L’époque des taux d’intérêt bas est révolue. Avant même l’augmentation surprise du taux directeur de la Banque nationale suisse (BNS) à la mi-juin, les taux hypothécaires en Suisse sont partis à la hausse. Mais comme le démontre une enquête de l’agence de presse AWP, les banques du pays ne ressentent pas encore de ralentissement.
La Raiffeisen, qui octroie près d’une hypothèque sur cinq en Suisse, indique que rien ne laisse présager un recul important des demandes. Le rêve de devenir propriétaire ne semblerait pas avoir été ébranlé par la hausse des taux.
La demande reste élevée
Même son de cloche dans d’autres établissements bancaires. Ni la Banque cantonale zurichoise (ZKB), ni la Banque hypothécaire de Lenzburg et ni la Banque cantonale de Bâle (BKB) n’enregistrent de ralentissements liés à la décision historique de la BNS.
En revanche, les durées des hypothèques ont été affectées. Depuis le relèvement des taux, les clients exigent des prêts à court terme, plus avantageux, analyse Rolf Bohnenblust de la Banque hypothécaire de Lenzburg.
«Alors qu’il y a peu de temps encore, la plupart des gens optaient pour une hypothèque à taux fixe sur dix ans, nous voyons maintenant une tendance vers des durées plus courtes», confirme un porte-parole de la BKB. Selon les établissements interrogés, les clients se tourneraient désormais davantage vers des hypothèques Saron, particulièrement avantageuses.
Une nouvelle hausse des taux est probable
Cette tendance est également observée par les intermédiaires, comme Moneypark, ou par des conseillers financiers. Les hypothèques à court terme restent disponibles à des conditions intéressantes.
Et bien qu’il faille s’attendre à une nouvelle hausse du taux directeur de la BNS dans un avenir proche, les hypothèques indexées sur le marché monétaire devraient rester attractives, souligne Martin Tschopp, CEO de Moneypark.
Tous les détenteurs d’une hypothèque devraient avoir les capacités de payer un taux d’intérêt de 4 à 5%, relève Adrian Wenger, conseiller chez VZ VermögensZentrum. «Mais à cause d’un manque de discipline dans certains ménages, cela pourrait être difficile pour certains», prévient-il.
Les prix des logements vont-ils baisser?
Une hausse des taux d’intérêt pour les hypothèques fixes pourrait avoir deux conséquences: d’une part, certains clients pourraient ne plus pouvoir se permettre un logement privé. D’autre part, le nombre de demandes pour de nouvelles hypothèques pourrait diminuer.
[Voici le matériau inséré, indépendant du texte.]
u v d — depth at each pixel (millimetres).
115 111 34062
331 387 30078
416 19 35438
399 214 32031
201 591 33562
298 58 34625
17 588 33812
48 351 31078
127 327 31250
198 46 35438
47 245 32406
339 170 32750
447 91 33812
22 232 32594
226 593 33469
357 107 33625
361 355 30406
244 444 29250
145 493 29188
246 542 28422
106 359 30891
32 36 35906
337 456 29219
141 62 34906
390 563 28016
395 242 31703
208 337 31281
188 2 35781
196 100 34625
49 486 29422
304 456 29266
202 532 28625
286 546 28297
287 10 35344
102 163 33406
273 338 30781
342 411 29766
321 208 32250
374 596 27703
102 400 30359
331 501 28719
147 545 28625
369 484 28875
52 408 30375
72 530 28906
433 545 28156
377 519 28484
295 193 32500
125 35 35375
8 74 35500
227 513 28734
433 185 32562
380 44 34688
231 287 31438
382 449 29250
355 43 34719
En théorie du moins, cela devrait faire baisser le prix de l’immobilier en Suisse, puisque la demande ralentirait. Mais ce n’est pas le scénario qui se dessine actuellement. Au contraire, les prix des propriétés restent très élevés. «La pandémie a continué d’alimenter la demande, mais l’offre stagne, et est même partiellement en recul», explique Martin Tschopp. Cette tendance inquiète les potentiels acheteurs. «Les gens prennent à nouveau un peu plus de temps pour prendre leur décision», rapporte Adrian Wenger.
Les caisses de pension changent de stratégie
Les principaux facteurs influençant les prix, comme l’immigration et la conjoncture économique, restent stables. Concrètement, selon le portail d’évaluation immobilière Realadvisor, les prix des maisons ont augmenté de 1,6% et ceux des appartements de 1,9% entre avril et juin 2022, par rapport au trimestre précédent.
La situation est différente en ce qui concerne les objets de rendement. La hausse des taux d’intérêt a un impact plus rapide sur ces biens, dont le prix baisse. Pour les grandes caisses de pension, par exemple, qui ont davantage investi le marché immobilier ces dernières années, d’autres possibilités de placement redeviennent plus intéressantes. «L’attrait relatif de tels investissements par rapport aux obligations à taux fixe s’est réduit avec la hausse des taux», détaille la Raiffeisen.
Les banques ont moins de concurrence
Selon l’expert Adrian Wenger, certaines assurances et caisses de pension se sont donc retirées du marché hypothécaire. Elles proposeraient moins de prêts, voire plus du tout. «C’est pourquoi les banques ont moins de concurrence», souligne-t-il.
La question reste de savoir si cette évolution laisse à nouveau la place à des marges plus élevées du côté des banques. Les établissements interrogés s’accordent à dire qu’ils ne s’attendent pas dans l'immédiat à une amélioration des marges.